The Modern Day La Llorona

La Llorona is a Mexican folklore about a beautiful indigenous mother named Dona Maria. Due to a twisted fate, she has drowned her two children fathered by a Spanish general who has abandoned her for a Spanish lady from a noble family. After a sharp blow of humiliation, she suddenly sees the children as getting in the way of the love of her life. According to the myth, the soul of La Llorona now spends her nights weeping and wandering the streets of Mexico in search of her deceased children.

This morning, as I flipped through the telly while grabbing breakfast, the hot buzz of the Casey Anthony trials was all over the news. The images of La Llorona seem literally projected over the high-profile courtroom as the single mother on trial weeps while the court shows the pictures of the child’s remains.

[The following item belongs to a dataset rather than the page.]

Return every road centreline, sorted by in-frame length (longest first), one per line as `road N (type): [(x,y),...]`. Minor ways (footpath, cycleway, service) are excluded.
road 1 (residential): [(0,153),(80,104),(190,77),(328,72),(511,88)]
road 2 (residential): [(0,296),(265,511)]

Apparently, in the United States, there are about 189 women on death row for murdering their own children. Despite this, the Anthony case has disproportionately overblown and received a ton of media attention, making national headlines . Unfortunately, sensational stories like this one do sell. At a cursory glance, it seems so easy to judge what is right and who is wrong. But is it?

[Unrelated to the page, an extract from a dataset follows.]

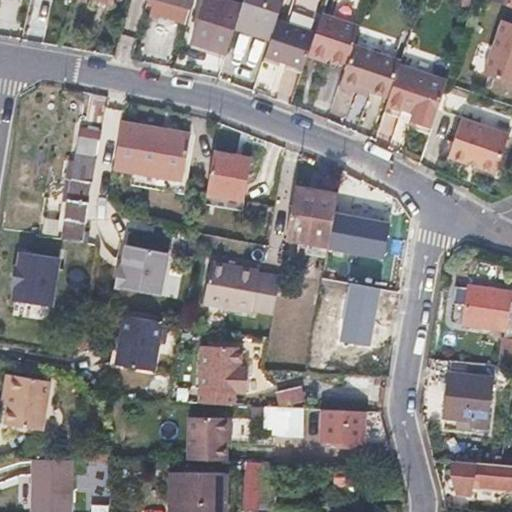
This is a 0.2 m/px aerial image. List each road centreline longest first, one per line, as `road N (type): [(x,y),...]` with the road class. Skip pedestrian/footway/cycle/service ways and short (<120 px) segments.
road 1 (residential): [(9,62),(171,92),(315,137),(437,202)]
road 2 (residential): [(437,202),(397,405),(424,511)]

Despite the public demonization, she is still a very young woman and more importantly, a struggling single mother, without the support of the father of the children. If anything, the case highlights the demands and responsibilities of motherhood. We are quick to demonize Casey Anthony but we should also consider the lack of resources and support accessible to these women and the double standard placed upon mothers. Though this is not at all a legal or a moral justification, Anthony wanted life and there was not much of room for a fresh start in her position.

In the original folklore, the lonely soul of Dona Maria, the mother and the bereft lover, is condemned to the streets of Mexico for eternity but what of the male lover and the father of the children? He is married happily ever after to a fine Spanish lady after disposing his lover? Women bear harsh consequences of being in love and then, mothers are judged for wanting to maintain a romantic life. Of course Anthony definitely deserves some legal consequences. But the blood-thirsty public reaction, with fights breaking out along the line to the courtroom, shows that we are no better than her.

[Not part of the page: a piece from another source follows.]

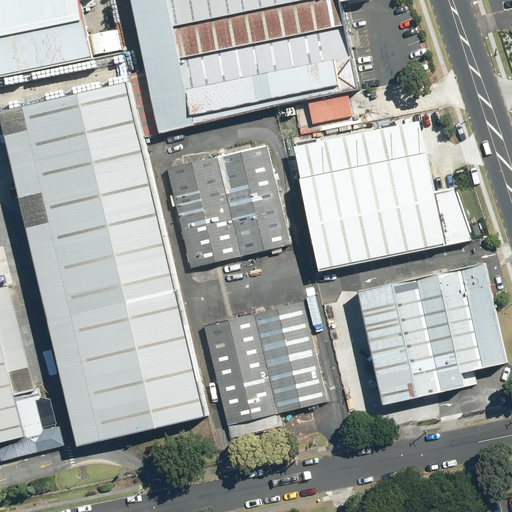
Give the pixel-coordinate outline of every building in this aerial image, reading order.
[(0,0),(0,76),(96,56),(84,0),(0,0)] [(134,0),(163,133),(365,90),(345,0),(134,0)] [(4,114),(83,446),(215,414),(136,83),(4,114)] [(426,117),(279,153),(310,275),(456,239),(426,117)] [(267,144),(167,168),(191,269),(291,246),(267,144)] [(487,262),(365,291),(392,405),(472,386),(469,374),(511,363),(487,262)] [(11,287),(0,289),(0,457),(1,461),(65,446),(61,427),(45,430),(11,287)] [(302,303),(204,326),(228,425),(326,402),(302,303)]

4 thoughts on “The Modern Day La Llorona

  1. In New Mexico, children are told about La Llorona to warn them to not stay out late or play by rivers alone; I always heard that La Llorona came from a small northern town in New Mexico! I think it’s also told that she murdered the children for revenge on the father, because he wanted to take the children with him… It was too funny to see a Hispanic story from my childhood pop up on a Burmese blog! The world truly is flat.


  2. The HUGE Deference here is that, this sick woman Casey, was not wandering the streets, burdened by her daugher. Her parents, not her one night stand “baby daddy”, wanted the daughter. She wanted no burden to her “love” (sic) life, but was so self-absorbed (i.e., narcissistic) and jealous of the attention and funds that the child was garnering from her parents that she not only wanted her freedom, but wanted to reclaim place as the “queen” of her little hive (i.e., family)! This is a sick and twisted tail; her parents should have gotten her help years ago! Family denial!